I had an interesting week of ups and downs. I was complemented for building strong relationships and alternately referred to as a “darling,” “lap dog,” and “cancer.” I had a grant rejected, and another funded, and I had to revise the budget of a third. I submitted two proposals, was asked to join a nonprofit Board by one start-up, and asked to donate my grant writing services to another.
Talk about a week of mixed messages. This is one of my weirdest weeks on record and the events of the week made me reflective. I don’t know about you, but when I get called a “cancer” it makes me stop and think about whether my actions actually merited that kind of “sticks and stones” schoolyard crappola.
The essence of it all in my opinion is that there’s a thin line between being a professional and just being a greasy sell-it-anyway-you-can dirt bag who doesn’t have two brain cells worth of ethics.
The thin line really is not so thin. There’s a big fat line between scammers and professionals. A scam involves taking from someone and not giving equal value. What’s worse is that some of these people are so deluded that they think they’re entitled to take from you. You used to have to go out into the world and look for the pickpockets, now you just have to spend five minutes on the Internet.
I try to live by a concept that was well described by Steven Pressfield’s in “Do the Work,” professionals “deliver.” If I take on a job, I deliver. I will work early, all day, and late, plus weekends. But come hell or high water the job is going to get done and it will be done damned well, end of story. It’s in my genes.
Some people operate their online businesses by taking advantage of writers. I did a 90 day writing “internship” for a company in Chicago about five years ago. They advertised on Craigslist for people to write content and there were hints that it could lead to paid work. Hints mind you, nothing firm, no promises. I applied, they offered, I accepted, my bad.
I wrote about 90 articles for them over three months about everything from Fiats to Bass Pro Shops. I completed the Internship and got a nice letter of recommendation for my effort. They got all my content and sold my articles to their clients. I was a sucker.
The internship was about writing content for someone else, not for me. I could have been building my own site over that time and I could have made some money doing it. Even though I volunteered for it, I felt I was taken advantage of; after all, I could already write. I thought I was going to learn something.
I see lots of similar ads on Craigslist today. Someone is looking for an intern to write content for this web site, or a volunteer as a reporter for that web site. Web developers want the content because content is King and they know it. A web developer needs content to build an online following so they can charge for advertising. But many of them don’t have any money to pay a writer what they’re worth so they look for starry-eyed writers willing to sell their soul for a “by-line” on a bunch of articles.

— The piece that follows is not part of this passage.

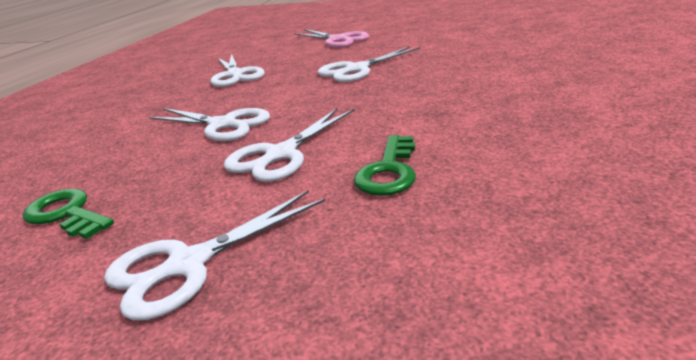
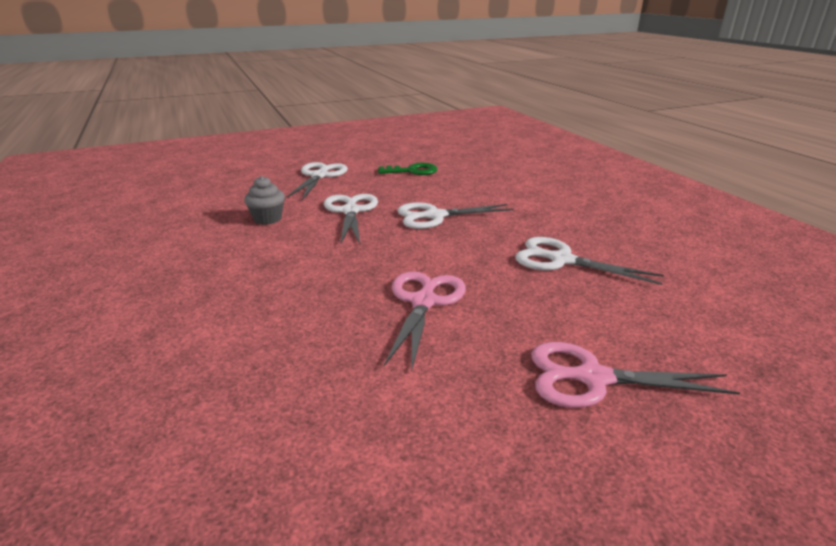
camera: 135 degrees right, 0 degrees up
(357, 69) = (424, 302): white scissors -> pink scissors
(388, 171) = (268, 219): green key -> grey cupcake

It’s crap. All those articles aren’t going to land you a better writing job than you can get writing on your own web sites or blog. Those scheisters are not going to teach you anything about writing, but they’re smart enough to know someone who can write from someone who can’t, and if you can’t write you aren’t going to get the gig anyway.
Write for yourself, not for someone else, and never for free. There’s a bunch of people out there who want to take advantage of your talent. Even though the hacks may call you a disease, ignore them; they’re unprofessional scammers and eventually they’ll have to pay if writers turn off the tap of free content.